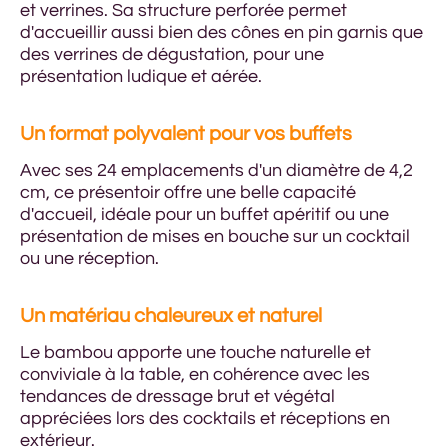
et verrines. Sa structure perforée permet
d'accueillir aussi bien des cônes en pin garnis que
des verrines de dégustation, pour une
présentation ludique et aérée.
Un format polyvalent pour vos buffets
Avec ses 24 emplacements d'un diamètre de 4,2
cm, ce présentoir offre une belle capacité
d'accueil, idéale pour un buffet apéritif ou une
présentation de mises en bouche sur un cocktail
ou une réception.
Un matériau chaleureux et naturel
Le bambou apporte une touche naturelle et
conviviale à la table, en cohérence avec les
tendances de dressage brut et végétal
appréciées lors des cocktails et réceptions en
extérieur.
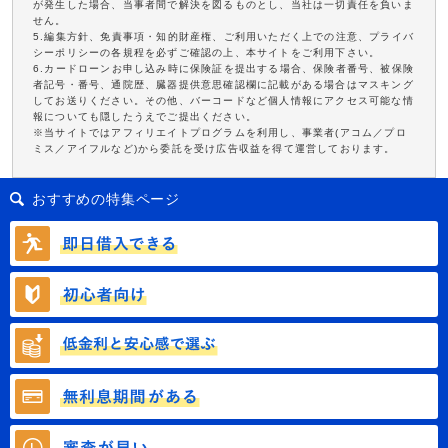
が発生した場合、当事者間で解決を図るものとし、当社は一切責任を負いま
せん。
5.編集方針、免責事項・知的財産権、ご利用いただく上での注意、プライバ
シーポリシーの各規程を必ずご確認の上、本サイトをご利用下さい。
6.カードローンお申し込み時に保険証を提出する場合、保険者番号、被保険
者記号・番号、通院歴、臓器提供意思確認欄に記載がある場合はマスキング
してお送りください。その他、バーコードなど個人情報にアクセス可能な情
報についても隠したうえでご提出ください。
※当サイトではアフィリエイトプログラムを利用し、事業者(アコム／プロ
ミス／アイフルなど)から委託を受け広告収益を得て運営しております。
おすすめの特集ページ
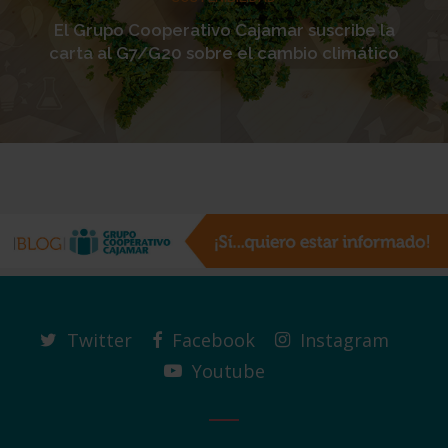
El Grupo Cooperativo Cajamar suscribe la
carta al G7/G20 sobre el cambio climático
Twitter
Facebook
Instagram
Youtube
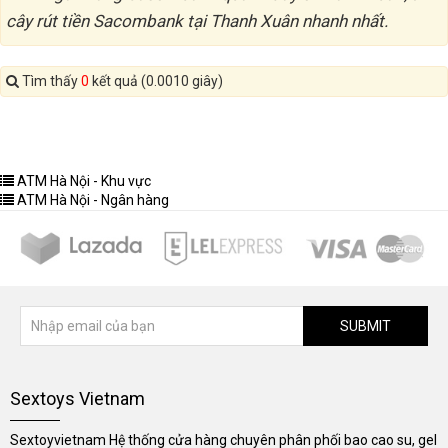
cây rút tiền Sacombank tại Thanh Xuân nhanh nhất.
Tìm thấy
0
kết quả (0.0010 giây)
ATM Hà Nội - Khu vực
ATM Hà Nội - Ngân hàng
SUBMIT
Sextoys Vietnam
Sextoyvietnam Hệ thống cửa hàng chuyên phân phối bao cao su, gel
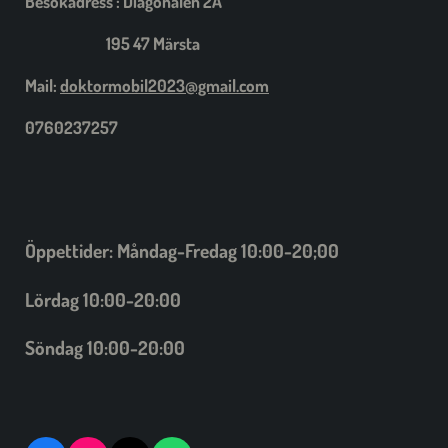
Besökadress : Diagonalen 2A
195 47 Märsta
Mail:
doktormobil2023@gmail.com
0760237257
Öppettider: Måndag-Fredag 10:00-20;00
Lördag 10:00-20:00
Söndag 10:00-20:00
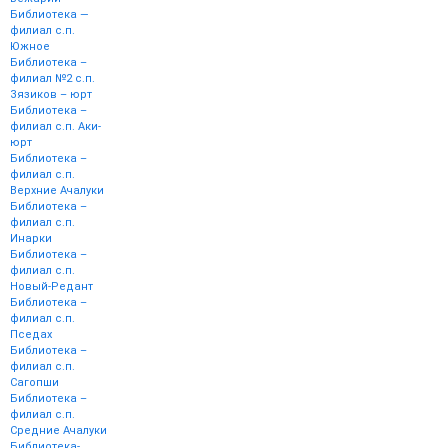
Библиотека —
филиал с.п.
Южное
Библиотека –
филиал №2 с.п.
Зязиков – юрт
Библиотека –
филиал с.п. Аки-
юрт
Библиотека –
филиал с.п.
Верхние Ачалуки
Библиотека –
филиал с.п.
Инарки
Библиотека –
филиал с.п.
Новый-Редант
Библиотека –
филиал с.п.
Пседах
Библиотека –
филиал с.п.
Сагопши
Библиотека –
филиал с.п.
Средние Ачалуки
Библиотека-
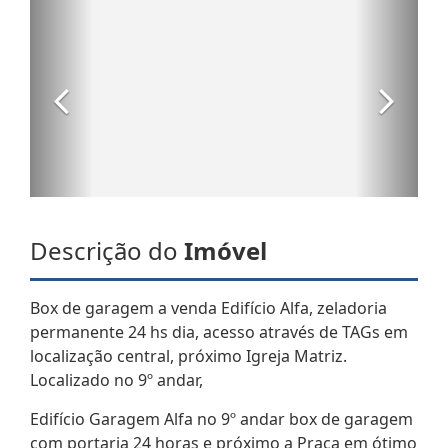
Descrição do
Imóvel
Box de garagem a venda Edifício Alfa, zeladoria
permanente 24 hs dia, acesso através de TAGs em
localização central, próximo Igreja Matriz.
Localizado no 9º andar,
Edifício Garagem Alfa no 9º andar box de garagem
com portaria 24 horas e próximo a Praça em ótimo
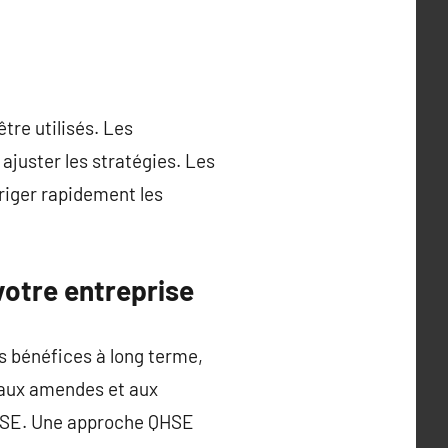
tre utilisés. Les
 ajuster les stratégies. Les
rriger rapidement les
otre entreprise
 bénéfices à long terme,
, aux amendes et aux
 QHSE. Une approche QHSE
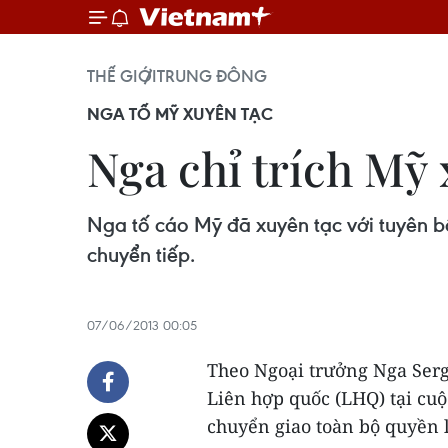
THẾ GIỚI
TRUNG ĐÔNG
NGA TỐ MỸ XUYÊN TẠC
Nga chỉ trích Mỹ 
Nga tố cáo Mỹ đã xuyên tạc với tuyên b
chuyển tiếp.
07/06/2013 00:05
Theo Ngoại trưởng Nga Serg
Liên hợp quốc (LHQ) tại cu
chuyển giao toàn bộ quyền 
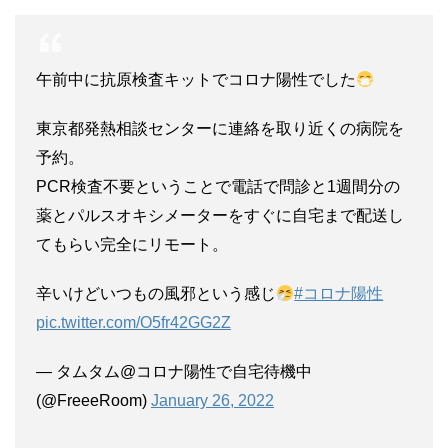
午前中に抗原検査キットでコロナ陽性でした
東京都発熱相談センターに連絡を取り近くの病院を
予約。
PCR検査不要ということで電話で問診と1週間分の
薬とパルスオキシメーターをすぐに自宅まで配送し
てもらい完全にリモート。
辛いけどいつもの風邪という感じ
#コロナ陽性
pic.twitter.com/O5fr42GG2Z
— タムタム@コロナ陽性で自宅待機中
(@FreeeRoom)
January 26, 2022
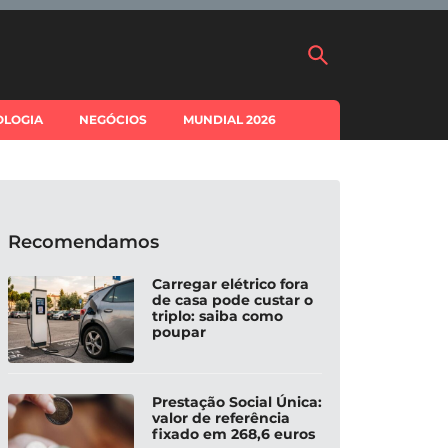
OLOGIA
NEGÓCIOS
MUNDIAL 2026
Recomendamos
Carregar elétrico fora
de casa pode custar o
triplo: saiba como
poupar
Prestação Social Única:
valor de referência
fixado em 268,6 euros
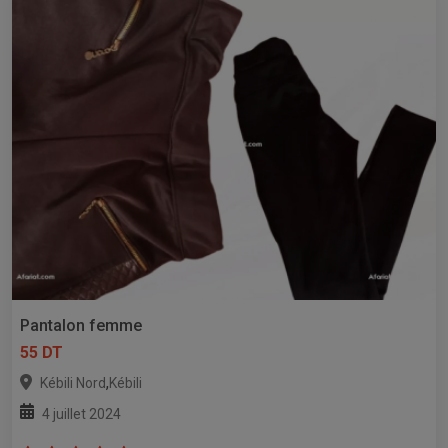
Pantalon femme
55 DT
,
Kébili Nord
Kébili
4 juillet 2024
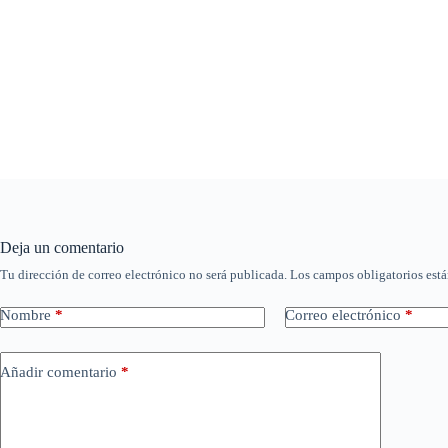
Deja un comentario
Tu dirección de correo electrónico no será publicada.
Los campos obligatorios est
Nombre
*
Correo electrónico
*
Añadir comentario
*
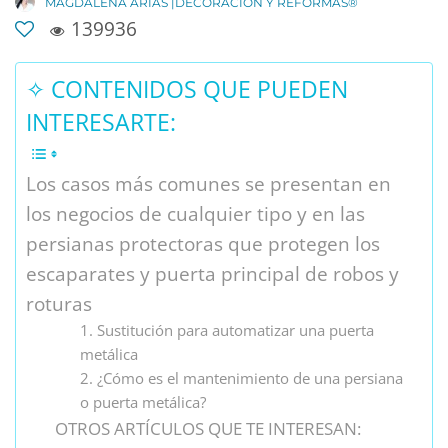
MAGDALENA ARIAS |DECORACIÓN Y REFORMAS®
139936
✧ CONTENIDOS QUE PUEDEN
INTERESARTE:
Los casos más comunes se presentan en
los negocios de cualquier tipo y en las
persianas protectoras que protegen los
escaparates y puerta principal de robos y
roturas
1. Sustitución para automatizar una puerta
metálica
2. ¿Cómo es el mantenimiento de una persiana
o puerta metálica?
OTROS ARTÍCULOS QUE TE INTERESAN:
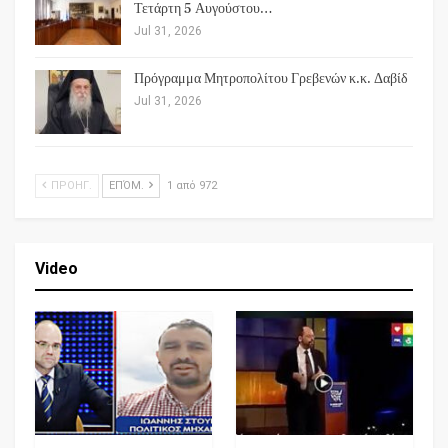
Τετάρτη 5 Αυγούστου…
Jul 31, 2026
Πρόγραμμα Μητροπολίτου Γρεβενών κ.κ. Δαβίδ
Jul 31, 2026
ΠΡΟΗΓ.
ΕΠΌΜ.
1 από 972
Video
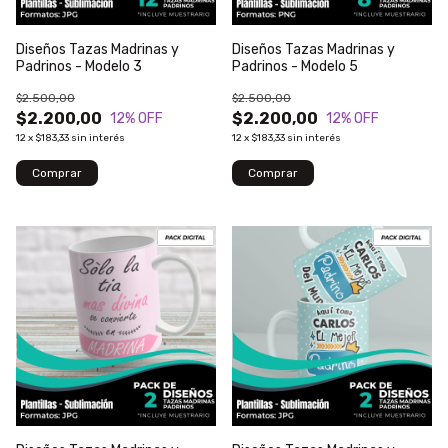
Diseños Tazas Madrinas y
Diseños Tazas Madrinas y
Padrinos - Modelo 3
Padrinos - Modelo 5
$2.500,00
$2.500,00
$2.200,00
$2.200,00
12
% OFF
12
% OFF
12
x
$183,33
sin interés
12
x
$183,33
sin interés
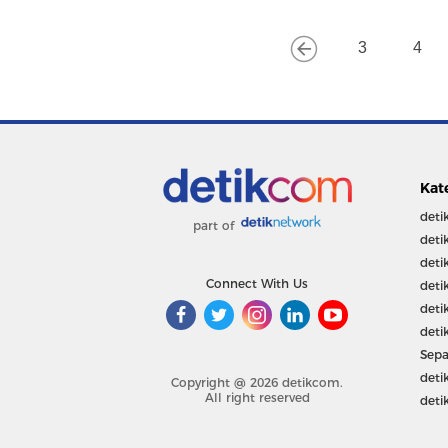
3
4
Kat
deti
part of
deti
deti
Connect With Us
deti
deti
deti
Sepa
deti
Copyright @ 2026 detikcom.
All right reserved
deti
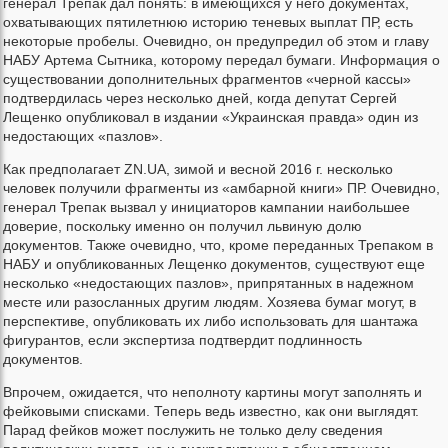
генерал Трепак дал понять: в имеющихся у него документах,
охватывающих пятилетнюю историю теневых выплат ПР, есть
некоторые пробелы. Очевидно, он предупредил об этом и главу
НАБУ Артема Сытника, которому передал бумаги. Информация о
существовании дополнительных фрагментов «черной кассы»
подтвердилась через несколько дней, когда депутат Сергей
Лещенко опубликовал в издании «Украинская правда» один из
недостающих «пазлов».
Как предполагает ZN.UA, зимой и весной 2016 г. несколько
человек получили фрагменты из «амбарной книги» ПР. Очевидно,
генерал Трепак вызвал у инициаторов кампании наибольшее
доверие, поскольку именно он получил львиную долю
документов. Также очевидно, что, кроме переданных Трепаком в
НАБУ и опубликованных Лещенко документов, существуют еще
несколько «недостающих пазлов», припрятанных в надежном
месте или разосланных другим людям. Хозяева бумаг могут, в
перспективе, опубликовать их либо использовать для шантажа
фигурантов, если экспертиза подтвердит подлинность
документов.
Впрочем, ожидается, что неполноту картины могут заполнять и
фейковыми списками. Теперь ведь известно, как они выглядят.
Парад фейков может послужить не только делу сведения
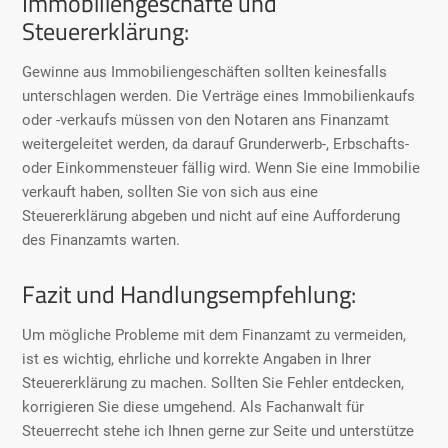
Immobiliengeschäfte und
Steuererklärung:
Gewinne aus Immobiliengeschäften sollten keinesfalls
unterschlagen werden. Die Verträge eines Immobilienkaufs
oder -verkaufs müssen von den Notaren ans Finanzamt
weitergeleitet werden, da darauf Grunderwerb-, Erbschafts-
oder Einkommensteuer fällig wird. Wenn Sie eine Immobilie
verkauft haben, sollten Sie von sich aus eine
Steuererklärung abgeben und nicht auf eine Aufforderung
des Finanzamts warten.
Fazit und Handlungsempfehlung:
Um mögliche Probleme mit dem Finanzamt zu vermeiden,
ist es wichtig, ehrliche und korrekte Angaben in Ihrer
Steuererklärung zu machen. Sollten Sie Fehler entdecken,
korrigieren Sie diese umgehend. Als Fachanwalt für
Steuerrecht stehe ich Ihnen gerne zur Seite und unterstütze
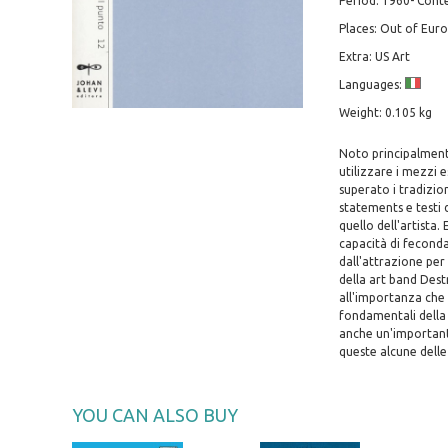
Period: 1960- Con
Places: Out of Eur
Extra: US Art
Languages:
Weight: 0.105 kg
Noto principalmente
utilizzare i mezzi e
superato i tradizion
statements e testi 
quello dell'artista
capacità di fecondar
dall'attrazione per
della art band Destr
all'importanza che 
fondamentali della 
anche un'importante 
queste alcune delle 
YOU CAN ALSO BUY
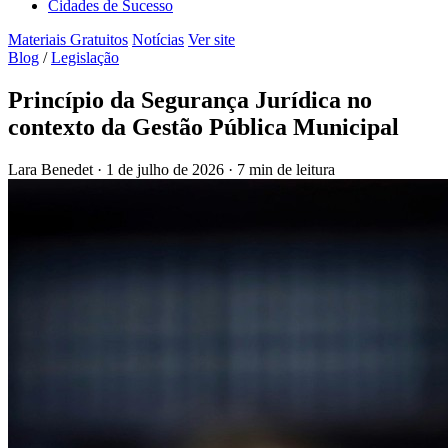
Cidades de Sucesso
Materiais Gratuitos
Notícias
Ver site
Blog
/
Legislação
Princípio da Segurança Jurídica no
contexto da Gestão Pública Municipal
Lara Benedet
·
1 de julho de 2026
·
7 min de leitura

____________________

Problem details:
Update the lines from the start of the material through the line containing "Un matériau chaleureux et naturel" by replacing "présentoir" with "support" and leaving everything else unchanged. Give only those lines, without the pictures.

Output:
et verrines. Sa structure perforée permet
d'accueillir aussi bien des cônes en pin garnis que
des verrines de dégustation, pour une
présentation ludique et aérée.
Un format polyvalent pour vos buffets
Avec ses 24 emplacements d'un diamètre de 4,2
cm, ce support offre une belle capacité
d'accueil, idéale pour un buffet apéritif ou une
présentation de mises en bouche sur un cocktail
ou une réception.
Un matériau chaleureux et naturel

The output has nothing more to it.